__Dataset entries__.
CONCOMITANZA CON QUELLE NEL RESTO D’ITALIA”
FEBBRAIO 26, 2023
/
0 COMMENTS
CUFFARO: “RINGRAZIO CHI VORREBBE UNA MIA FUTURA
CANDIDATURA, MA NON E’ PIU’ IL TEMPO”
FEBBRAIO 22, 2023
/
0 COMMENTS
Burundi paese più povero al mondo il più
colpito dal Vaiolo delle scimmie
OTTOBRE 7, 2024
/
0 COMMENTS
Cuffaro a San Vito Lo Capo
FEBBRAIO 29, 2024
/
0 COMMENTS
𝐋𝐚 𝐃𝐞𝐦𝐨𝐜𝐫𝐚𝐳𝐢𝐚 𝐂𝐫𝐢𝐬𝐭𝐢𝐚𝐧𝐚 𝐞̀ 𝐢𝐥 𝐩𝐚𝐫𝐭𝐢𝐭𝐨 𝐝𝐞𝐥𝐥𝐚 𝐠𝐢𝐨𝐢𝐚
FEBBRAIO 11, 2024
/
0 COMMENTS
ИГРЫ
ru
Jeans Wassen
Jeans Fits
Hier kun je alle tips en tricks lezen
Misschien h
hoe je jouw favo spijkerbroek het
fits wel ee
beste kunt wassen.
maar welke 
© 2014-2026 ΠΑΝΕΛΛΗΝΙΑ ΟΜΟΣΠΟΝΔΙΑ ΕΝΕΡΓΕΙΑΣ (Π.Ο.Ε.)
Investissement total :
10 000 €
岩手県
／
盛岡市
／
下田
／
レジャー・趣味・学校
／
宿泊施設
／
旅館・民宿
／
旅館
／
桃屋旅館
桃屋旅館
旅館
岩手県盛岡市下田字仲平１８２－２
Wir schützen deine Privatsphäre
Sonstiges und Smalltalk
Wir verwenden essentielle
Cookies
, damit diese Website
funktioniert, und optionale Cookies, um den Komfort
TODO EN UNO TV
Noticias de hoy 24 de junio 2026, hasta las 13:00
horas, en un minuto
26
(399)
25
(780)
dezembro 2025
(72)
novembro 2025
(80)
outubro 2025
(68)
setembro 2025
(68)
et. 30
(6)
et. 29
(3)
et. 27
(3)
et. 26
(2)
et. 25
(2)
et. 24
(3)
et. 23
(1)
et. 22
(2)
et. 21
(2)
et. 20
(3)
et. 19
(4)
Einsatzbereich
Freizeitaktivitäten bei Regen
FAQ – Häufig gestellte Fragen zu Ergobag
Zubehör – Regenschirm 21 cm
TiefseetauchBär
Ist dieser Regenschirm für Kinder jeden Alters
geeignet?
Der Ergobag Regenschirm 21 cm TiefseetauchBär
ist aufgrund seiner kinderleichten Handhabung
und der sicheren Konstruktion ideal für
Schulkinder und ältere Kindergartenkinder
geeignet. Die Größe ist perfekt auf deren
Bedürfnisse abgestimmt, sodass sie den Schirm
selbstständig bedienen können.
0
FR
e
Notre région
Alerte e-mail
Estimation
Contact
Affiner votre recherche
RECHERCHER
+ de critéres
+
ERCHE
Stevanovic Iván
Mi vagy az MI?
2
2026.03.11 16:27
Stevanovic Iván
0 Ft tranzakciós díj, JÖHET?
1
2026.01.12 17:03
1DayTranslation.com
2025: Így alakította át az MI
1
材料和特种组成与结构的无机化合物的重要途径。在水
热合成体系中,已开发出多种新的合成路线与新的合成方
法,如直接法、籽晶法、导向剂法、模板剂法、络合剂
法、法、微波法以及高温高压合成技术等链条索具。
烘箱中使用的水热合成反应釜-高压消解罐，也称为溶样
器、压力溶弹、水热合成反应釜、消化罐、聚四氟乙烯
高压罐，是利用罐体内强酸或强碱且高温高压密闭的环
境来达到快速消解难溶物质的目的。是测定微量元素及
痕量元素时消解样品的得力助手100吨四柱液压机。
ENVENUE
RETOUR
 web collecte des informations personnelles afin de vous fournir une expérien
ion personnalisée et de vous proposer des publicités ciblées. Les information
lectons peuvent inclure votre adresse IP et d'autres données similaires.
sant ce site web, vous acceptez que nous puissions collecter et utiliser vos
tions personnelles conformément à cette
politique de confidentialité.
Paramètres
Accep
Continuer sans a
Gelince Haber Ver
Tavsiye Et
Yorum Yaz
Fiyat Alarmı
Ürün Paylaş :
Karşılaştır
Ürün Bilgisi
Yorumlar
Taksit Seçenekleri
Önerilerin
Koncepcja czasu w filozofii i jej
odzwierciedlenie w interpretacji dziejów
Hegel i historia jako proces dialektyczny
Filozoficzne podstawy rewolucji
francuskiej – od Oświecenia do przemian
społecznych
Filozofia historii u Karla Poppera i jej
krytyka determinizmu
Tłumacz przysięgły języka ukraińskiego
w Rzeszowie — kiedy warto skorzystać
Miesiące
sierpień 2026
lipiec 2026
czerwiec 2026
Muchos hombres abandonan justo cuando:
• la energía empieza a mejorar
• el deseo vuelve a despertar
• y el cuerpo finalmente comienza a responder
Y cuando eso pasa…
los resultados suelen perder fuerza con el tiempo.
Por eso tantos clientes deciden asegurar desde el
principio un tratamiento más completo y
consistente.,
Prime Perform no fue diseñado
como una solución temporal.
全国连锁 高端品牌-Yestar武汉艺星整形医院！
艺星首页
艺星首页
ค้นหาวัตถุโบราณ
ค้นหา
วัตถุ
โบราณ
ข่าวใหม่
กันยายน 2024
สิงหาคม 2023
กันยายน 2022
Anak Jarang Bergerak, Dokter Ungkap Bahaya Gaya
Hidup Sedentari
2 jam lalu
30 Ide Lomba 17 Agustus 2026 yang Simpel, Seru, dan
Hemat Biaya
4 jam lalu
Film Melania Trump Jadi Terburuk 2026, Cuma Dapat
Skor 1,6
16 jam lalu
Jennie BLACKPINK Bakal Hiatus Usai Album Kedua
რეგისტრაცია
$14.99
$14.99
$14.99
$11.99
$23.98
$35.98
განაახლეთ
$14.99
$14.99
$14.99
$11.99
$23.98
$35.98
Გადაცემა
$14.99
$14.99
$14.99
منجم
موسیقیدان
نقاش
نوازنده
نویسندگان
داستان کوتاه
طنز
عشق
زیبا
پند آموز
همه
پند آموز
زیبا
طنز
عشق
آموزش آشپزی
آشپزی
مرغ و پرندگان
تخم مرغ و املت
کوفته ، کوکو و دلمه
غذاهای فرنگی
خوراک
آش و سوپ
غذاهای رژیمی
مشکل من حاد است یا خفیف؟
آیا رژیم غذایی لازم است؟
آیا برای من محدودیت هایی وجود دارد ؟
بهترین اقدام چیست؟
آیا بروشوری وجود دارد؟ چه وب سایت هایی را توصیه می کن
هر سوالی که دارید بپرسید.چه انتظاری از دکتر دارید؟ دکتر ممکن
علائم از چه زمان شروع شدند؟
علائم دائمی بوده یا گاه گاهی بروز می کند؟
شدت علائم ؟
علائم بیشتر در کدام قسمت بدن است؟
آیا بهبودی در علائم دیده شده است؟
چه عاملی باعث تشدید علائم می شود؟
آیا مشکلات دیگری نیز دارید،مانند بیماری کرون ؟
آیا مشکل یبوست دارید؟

__INSTRUCTIONS TO FOLLOW__.
With no line skipped, repeat the records exactly.

__RESPONSE TO THE EXERCISE__.
CONCOMITANZA CON QUELLE NEL RESTO D’ITALIA”
FEBBRAIO 26, 2023
/
0 COMMENTS
CUFFARO: “RINGRAZIO CHI VORREBBE UNA MIA FUTURA
CANDIDATURA, MA NON E’ PIU’ IL TEMPO”
FEBBRAIO 22, 2023
/
0 COMMENTS
Burundi paese più povero al mondo il più
colpito dal Vaiolo delle scimmie
OTTOBRE 7, 2024
/
0 COMMENTS
Cuffaro a San Vito Lo Capo
FEBBRAIO 29, 2024
/
0 COMMENTS
𝐋𝐚 𝐃𝐞𝐦𝐨𝐜𝐫𝐚𝐳𝐢𝐚 𝐂𝐫𝐢𝐬𝐭𝐢𝐚𝐧𝐚 𝐞̀ 𝐢𝐥 𝐩𝐚𝐫𝐭𝐢𝐭𝐨 𝐝𝐞𝐥𝐥𝐚 𝐠𝐢𝐨𝐢𝐚
FEBBRAIO 11, 2024
/
0 COMMENTS
ИГРЫ
ru
Jeans Wassen
Jeans Fits
Hier kun je alle tips en tricks lezen
Misschien h
hoe je jouw favo spijkerbroek het
fits wel ee
beste kunt wassen.
maar welke 
© 2014-2026 ΠΑΝΕΛΛΗΝΙΑ ΟΜΟΣΠΟΝΔΙΑ ΕΝΕΡΓΕΙΑΣ (Π.Ο.Ε.)
Investissement total :
10 000 €
岩手県
／
盛岡市
／
下田
／
レジャー・趣味・学校
／
宿泊施設
／
旅館・民宿
／
旅館
／
桃屋旅館
桃屋旅館
旅館
岩手県盛岡市下田字仲平１８２－２
Wir schützen deine Privatsphäre
Sonstiges und Smalltalk
Wir verwenden essentielle
Cookies
, damit diese Website
funktioniert, und optionale Cookies, um den Komfort
TODO EN UNO TV
Noticias de hoy 24 de junio 2026, hasta las 13:00
horas, en un minuto
26
(399)
25
(780)
dezembro 2025
(72)
novembro 2025
(80)
outubro 2025
(68)
setembro 2025
(68)
et. 30
(6)
et. 29
(3)
et. 27
(3)
et. 26
(2)
et. 25
(2)
et. 24
(3)
et. 23
(1)
et. 22
(2)
et. 21
(2)
et. 20
(3)
et. 19
(4)
Einsatzbereich
Freizeitaktivitäten bei Regen
FAQ – Häufig gestellte Fragen zu Ergobag
Zubehör – Regenschirm 21 cm
TiefseetauchBär
Ist dieser Regenschirm für Kinder jeden Alters
geeignet?
Der Ergobag Regenschirm 21 cm TiefseetauchBär
ist aufgrund seiner kinderleichten Handhabung
und der sicheren Konstruktion ideal für
Schulkinder und ältere Kindergartenkinder
geeignet. Die Größe ist perfekt auf deren
Bedürfnisse abgestimmt, sodass sie den Schirm
selbstständig bedienen können.
0
FR
e
Notre région
Alerte e-mail
Estimation
Contact
Affiner votre recherche
RECHERCHER
+ de critéres
+
ERCHE
Stevanovic Iván
Mi vagy az MI?
2
2026.03.11 16:27
Stevanovic Iván
0 Ft tranzakciós díj, JÖHET?
1
2026.01.12 17:03
1DayTranslation.com
2025: Így alakította át az MI
1
材料和特种组成与结构的无机化合物的重要途径。在水
热合成体系中,已开发出多种新的合成路线与新的合成方
法,如直接法、籽晶法、导向剂法、模板剂法、络合剂
法、法、微波法以及高温高压合成技术等链条索具。
烘箱中使用的水热合成反应釜-高压消解罐，也称为溶样
器、压力溶弹、水热合成反应釜、消化罐、聚四氟乙烯
高压罐，是利用罐体内强酸或强碱且高温高压密闭的环
境来达到快速消解难溶物质的目的。是测定微量元素及
痕量元素时消解样品的得力助手100吨四柱液压机。
ENVENUE
RETOUR
 web collecte des informations personnelles afin de vous fournir une expérien
ion personnalisée et de vous proposer des publicités ciblées. Les information
lectons peuvent inclure votre adresse IP et d'autres données similaires.
sant ce site web, vous acceptez que nous puissions collecter et utiliser vos
tions personnelles conformément à cette
politique de confidentialité.
Paramètres
Accep
Continuer sans a
Gelince Haber Ver
Tavsiye Et
Yorum Yaz
Fiyat Alarmı
Ürün Paylaş :
Karşılaştır
Ürün Bilgisi
Yorumlar
Taksit Seçenekleri
Önerilerin
Koncepcja czasu w filozofii i jej
odzwierciedlenie w interpretacji dziejów
Hegel i historia jako proces dialektyczny
Filozoficzne podstawy rewolucji
francuskiej – od Oświecenia do przemian
społecznych
Filozofia historii u Karla Poppera i jej
krytyka determinizmu
Tłumacz przysięgły języka ukraińskiego
w Rzeszowie — kiedy warto skorzystać
Miesiące
sierpień 2026
lipiec 2026
czerwiec 2026
Muchos hombres abandonan justo cuando:
• la energía empieza a mejorar
• el deseo vuelve a despertar
• y el cuerpo finalmente comienza a responder
Y cuando eso pasa…
los resultados suelen perder fuerza con el tiempo.
Por eso tantos clientes deciden asegurar desde el
principio un tratamiento más completo y
consistente.,
Prime Perform no fue diseñado
como una solución temporal.
全国连锁 高端品牌-Yestar武汉艺星整形医院！
艺星首页
艺星首页
ค้นหาวัตถุโบราณ
ค้นหา
วัตถุ
โบราณ
ข่าวใหม่
กันยายน 2024
สิงหาคม 2023
กันยายน 2022
Anak Jarang Bergerak, Dokter Ungkap Bahaya Gaya
Hidup Sedentari
2 jam lalu
30 Ide Lomba 17 Agustus 2026 yang Simpel, Seru, dan
Hemat Biaya
4 jam lalu
Film Melania Trump Jadi Terburuk 2026, Cuma Dapat
Skor 1,6
16 jam lalu
Jennie BLACKPINK Bakal Hiatus Usai Album Kedua
რეგისტრაცია
$14.99
$14.99
$14.99
$11.99
$23.98
$35.98
განაახლეთ
$14.99
$14.99
$14.99
$11.99
$23.98
$35.98
Გადაცემა
$14.99
$14.99
$14.99
منجم
موسیقیدان
نقاش
نوازنده
نویسندگان
داستان کوتاه
طنز
عشق
زیبا
پند آموز
همه
پند آموز
زیبا
طنز
عشق
آموزش آشپزی
آشپزی
مرغ و پرندگان
تخم مرغ و املت
کوفته ، کوکو و دلمه
غذاهای فرنگی
خوراک
آش و سوپ
غذاهای رژیمی
مشکل من حاد است یا خفیف؟
آیا رژیم غذایی لازم است؟
آیا برای من محدودیت هایی وجود دارد ؟
بهترین اقدام چیست؟
آیا بروشوری وجود دارد؟ چه وب سایت هایی را توصیه می کن
هر سوالی که دارید بپرسید.چه انتظاری از دکتر دارید؟ دکتر ممکن
علائم از چه زمان شروع شدند؟
علائم دائمی بوده یا گاه گاهی بروز می کند؟
شدت علائم ؟
علائم بیشتر در کدام قسمت بدن است؟
آیا بهبودی در علائم دیده شده است؟
چه عاملی باعث تشدید علائم می شود؟
آیا مشکلات دیگری نیز دارید،مانند بیماری کرون ؟
آیا مشکل یبوست دارید؟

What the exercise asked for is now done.